A face lay under the wood, but whose face it might be remained to be seen as my carving progressed. I couldn't tell with the little I did before the fire died and before it was time to head onward toward Hydlen. Then I fastened my jacket and packed the cedar into one of the bags on Gairloch.

 

Gairloch whinnied. His breath steamed, and the whiteness mixed with the snow flurries.

 

“Let's go, old fellow.”

 

The road climbed gradually, and the snow got heavier. I had a sense that it was not going to get too heavy, but I worried, since it was beginning to stick on the road and especially to build on the scattered patches of grass and on the cedars.

 

So Gairloch put one hoof in front of the other, and I worried, and we traveled east until we reached the top of the pass. We didn't rest there, not only because of the snow, but because, according to Yelena, the descent was longer, and the road twisted more. I didn't want to be too high in the hills if my senses were wrong about the amount of snow.

 

For a time the snow got heavier, but the wind dropped off, and the flakes fell almost straight down. A light blanket of white coated just about everything, Gairloch's mane included, until I brushed it off.

 

Then it stopped, but the air remained still, and the only sounds were Gairloch's breathing, my breathing, and the stolid clop of one mountain pony's hoofs.

 

The white blanket got blotchier, with boulders sticking through, and the snow began to slide off the bowed branches of the trees, mostly cedars in the higher sections of the road.
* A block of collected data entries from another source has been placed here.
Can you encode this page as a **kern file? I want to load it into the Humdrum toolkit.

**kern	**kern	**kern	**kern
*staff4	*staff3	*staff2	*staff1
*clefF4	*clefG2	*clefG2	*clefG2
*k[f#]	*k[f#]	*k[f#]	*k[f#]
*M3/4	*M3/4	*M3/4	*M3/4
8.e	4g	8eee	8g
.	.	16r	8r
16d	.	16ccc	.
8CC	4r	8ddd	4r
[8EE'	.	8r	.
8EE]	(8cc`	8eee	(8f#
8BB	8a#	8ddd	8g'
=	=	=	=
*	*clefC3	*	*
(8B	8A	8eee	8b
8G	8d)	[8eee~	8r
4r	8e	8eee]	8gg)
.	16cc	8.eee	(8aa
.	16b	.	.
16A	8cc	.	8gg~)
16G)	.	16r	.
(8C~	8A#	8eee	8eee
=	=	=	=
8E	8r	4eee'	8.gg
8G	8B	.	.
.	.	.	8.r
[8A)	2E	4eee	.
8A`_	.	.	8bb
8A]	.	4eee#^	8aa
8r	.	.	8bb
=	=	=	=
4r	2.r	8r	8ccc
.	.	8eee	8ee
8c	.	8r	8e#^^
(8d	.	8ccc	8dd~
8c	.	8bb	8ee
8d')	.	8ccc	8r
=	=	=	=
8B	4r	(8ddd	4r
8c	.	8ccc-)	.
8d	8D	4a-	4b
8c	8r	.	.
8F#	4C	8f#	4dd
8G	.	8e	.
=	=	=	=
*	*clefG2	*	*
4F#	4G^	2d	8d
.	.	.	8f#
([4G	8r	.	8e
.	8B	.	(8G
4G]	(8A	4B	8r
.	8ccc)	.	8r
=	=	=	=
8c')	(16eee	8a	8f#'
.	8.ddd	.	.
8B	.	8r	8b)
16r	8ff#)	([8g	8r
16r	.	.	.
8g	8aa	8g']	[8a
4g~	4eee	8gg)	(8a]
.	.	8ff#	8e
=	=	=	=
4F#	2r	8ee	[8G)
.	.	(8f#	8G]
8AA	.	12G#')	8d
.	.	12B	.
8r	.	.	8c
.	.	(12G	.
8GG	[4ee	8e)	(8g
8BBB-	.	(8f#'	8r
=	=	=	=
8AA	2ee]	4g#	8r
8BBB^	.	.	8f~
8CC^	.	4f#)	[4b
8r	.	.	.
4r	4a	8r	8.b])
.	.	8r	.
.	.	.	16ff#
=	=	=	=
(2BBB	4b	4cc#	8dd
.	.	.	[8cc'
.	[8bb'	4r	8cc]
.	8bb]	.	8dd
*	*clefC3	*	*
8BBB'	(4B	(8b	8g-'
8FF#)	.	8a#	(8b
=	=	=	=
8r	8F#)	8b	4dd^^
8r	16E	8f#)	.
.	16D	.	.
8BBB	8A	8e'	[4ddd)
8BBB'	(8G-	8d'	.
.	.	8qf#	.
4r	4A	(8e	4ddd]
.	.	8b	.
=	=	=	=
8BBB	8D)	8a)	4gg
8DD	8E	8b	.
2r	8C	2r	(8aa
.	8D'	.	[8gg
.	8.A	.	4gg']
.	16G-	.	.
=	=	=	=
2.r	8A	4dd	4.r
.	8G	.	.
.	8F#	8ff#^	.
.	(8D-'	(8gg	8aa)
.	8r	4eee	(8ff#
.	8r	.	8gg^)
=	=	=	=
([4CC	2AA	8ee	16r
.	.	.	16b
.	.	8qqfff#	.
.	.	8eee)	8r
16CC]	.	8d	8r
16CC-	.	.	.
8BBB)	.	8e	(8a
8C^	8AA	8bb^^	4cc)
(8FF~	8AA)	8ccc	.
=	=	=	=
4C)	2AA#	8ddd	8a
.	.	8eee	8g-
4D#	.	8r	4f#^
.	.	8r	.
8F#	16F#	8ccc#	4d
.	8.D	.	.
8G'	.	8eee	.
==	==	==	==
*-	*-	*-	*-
In time, the way followed another stream, narrow and with only a trace of water, but the trace became a brook, and then a stream as the road wound its way lower.

 

Whheeee... eeee...

 

“All right. You're thirsty. We'll stop, but not here. Down there where the bank isn't so steep.”

 

I guided Gairloch toward a flattened space by the stream, mostly clear of snow. The little that remained was melting away, although the sun remained hidden by the woolly gray clouds.

 

The earth thrown loosely over blackened branches, the rodent tracks, and the scrapes in the ground showed others had camped there, though not too recently. I walked Gairloch down to a sandy bank, and he lapped the water greedily.

 

“Easy... easy... That's cold water.” I knew. I touched it with my finger, and it was cold enough to chill right to the bone, order-mastery or no order-mastery. Cold as it was, it smelled clean, with just a hint of evergreen resin.

 

After he drank, I gave him a little grain before I remounted and continued downward on the road to Faklaar.

 

Somewhere on the way eastward, I noticed the change in the trees. On the far west side of the Lower Easthorns had been cedars, twisted low cedars clinging to the reddish and sandy soil between rocks and boulders, with only patches of grass, and scrub bushes.

 

I was seeing oaks now, black and white, with softer woods, and an occasional lorken tucked into a grove-good supplies and healthy trunks for a woodworker. The trunks were straighter, and some were old-older certainly than the impressive trunks in the woods south of Land's End in Recluce and some of those Recluce trees dated back to Creslin and Megaera-the mythical Founders. The trees in Hydlen felt older, even if they weren't bigger. But the trees of Recluce reportedly had been planted by the ancient order-masters. That would have given any tree a certain advantage.

 

Trees or no trees, I kept riding, and the clouds eventually broke enough that once or twice in the afternoon there were patches of sunlight.